For the second mining step, you need to select the minimum support
value on the Frequent Itemsets tab, and then select an
algorithm and a minimum confidence value (a value > 0 and <= 1) on
the Association Rules tab. The Go and Abort
buttons work in the same manner as those from the Frequent
Itemsets tab. The mining algorithm that you selected will start by
reading the cache file built during the first mining step. It is
therefore important to have such a cache file.
PITFALLS:
- If the cache file has not been created, the second mining step
cannot be performed.
- If the cache file is incomplete due to an aborted mining process,
or if it has been generated for a support greater than the one
currently selected by the user, the results of the second mining step
will be incomplete and possibly also incorrect.
- The minimum support value used in the second mining step is the
value from the Frequent Itemsets tab. If that value is invalid,
the second mining step cannot be performed.
The log window at the bottom of the ARtool frame displays status and
error messages, so it is useful to always keep an eye on it. You can
clear the log window if you wish by selecting the Program/Clear
log menu item.
The results of the two mining steps are presented in tables and they
can be ordered ascendingly or descendingly on each column by
double-clicking the column headers. The columns containing itemsets
are sorted according to the size of the itemset. You can also
double-click on a table row to display its contents in the log window,
which is useful when the itemset is too large to be displayed entirely
in the table.
You can evaluate the rules discovered using various measures by going
to the Program/Compute measure menu entry.
If you want to free some memory, then you can clear the result tables
by selecting either Discard itemsets or Discard rules
from the Program menu.
The Generate a synthetic database menu item allows you to
create a synthetic database. For more info about this you should check
reference [1a]. Note that if you generate a database with the
same name as an existing database, the existing database will be
overwritten.
The command line tools
The command line tools are easy to use, just execute each one of them
with no parameters to get usage instructions.
Below is a list of the command line tools along with a brief
description of each of them:
- minedb - mines association rules in a database.
- gendb - generates a database, useful for seeing how an algorithm
behaves on databases of various parameters.
- dbtool - used to perform various operations on a database, like
checking its integrity, setting a new description, displaying
information, etc.
- diffcache - performs a comparison between two cache files. It's
useful when debugging a mining algorithm, to see whether it produces
the same output as an algorithm you trust.

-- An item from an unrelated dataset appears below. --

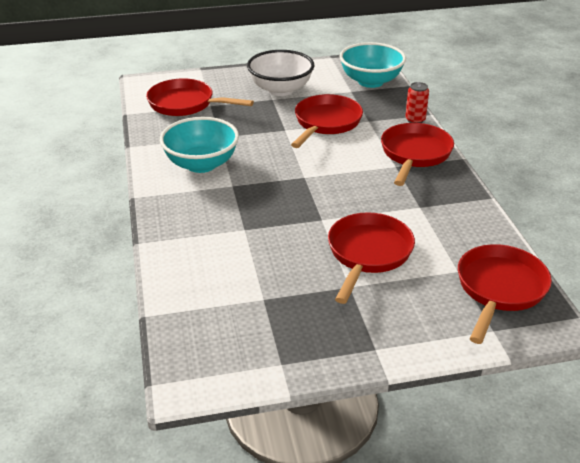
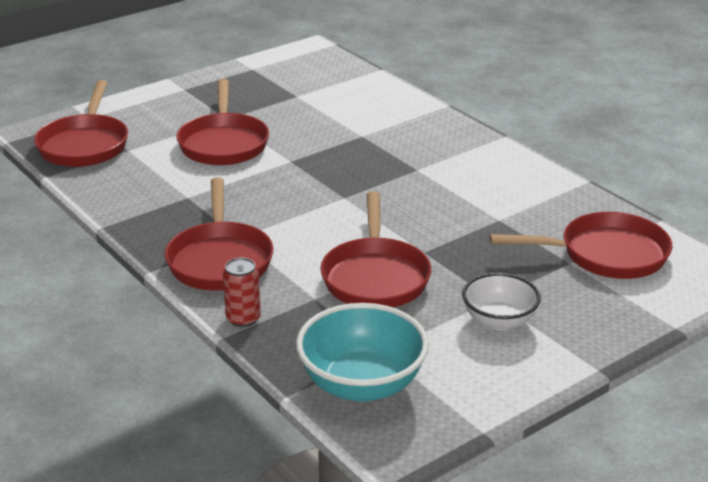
camera: 155 degrees right, 5 degrees down
turquoise bowl [160,117,239,173] -> none
white bowl [247,50,314,96] -> white bowl [462,273,541,330], size x0.64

- db2asc - converts a .db file to a text format,
.asc.
- asc2db - converts a .asc text file to .db
format.
One thing to note is that all command line tools require that the name
of the database files passed to them do not include the extension. The
.db extension is appended automatically.
There is a tutorial for the asc2db and db2asc tools
in the file 0ASC_TUTORIAL.TXT. These utilities are useful if
you want to convert data to the .db format.
The Java packages
All classes from the Java packages laur.dm.ar,
laur.rand, and laur.tools contain documentation
comments, so you should use javadoc to generate the packages
documentation.
I will present here an overview of the classes from the
laur.dm.ar package, which is the package containing the
association rule mining algorithms:
- Itemset and AssociationRule encapsulate the
respective concepts. They implement CriteriaComparable so that
they can be sorted on various criteria.
- CriteriaSorter is a class that sorts
CriteriaComparable objects.
- DBReader and DBWriter are the classes that allow
reading and writing to a .db file. Inside their sources you
can find a description of the .db binary file
format. DBException is the exception thrown by these classes.
- DBCacheReader and DBCacheWriter are the classes
that allow reading and writing to a .cache file. These files
contain serialized Itemsets objects.
- HashTree and SET are two data structures used by
the mining algorithms. SET is a prefix tree and is used by
the algorithms implementing the second mining step to store and
retrieve the frequent itemsets found in the first mining
step. SETException is the exception that is thrown by
SET methods.
- SyntheticDataGenerator does what its name says and is
built using the classes from laur.rand.
- FrequentItemsetsMiner and AssociationsMiner are
abstract classes that are extended by all first mining step algorithms
and, respectively, second mining step algorithms. They extend
laur.tools.AbortableThread.
- Apriori, Closure, ClosureOpt, and
FPgrowth implement the frequent itemset mining algorithms
with the same name. ClosureOpt is a slightly optimized
version of Closure.
- AprioriRules, CoverRules, and
CoverRulesOpt implement the association rule mining
algorithms with the same name. CoverRulesOpt is an optimized
version of CoverRules.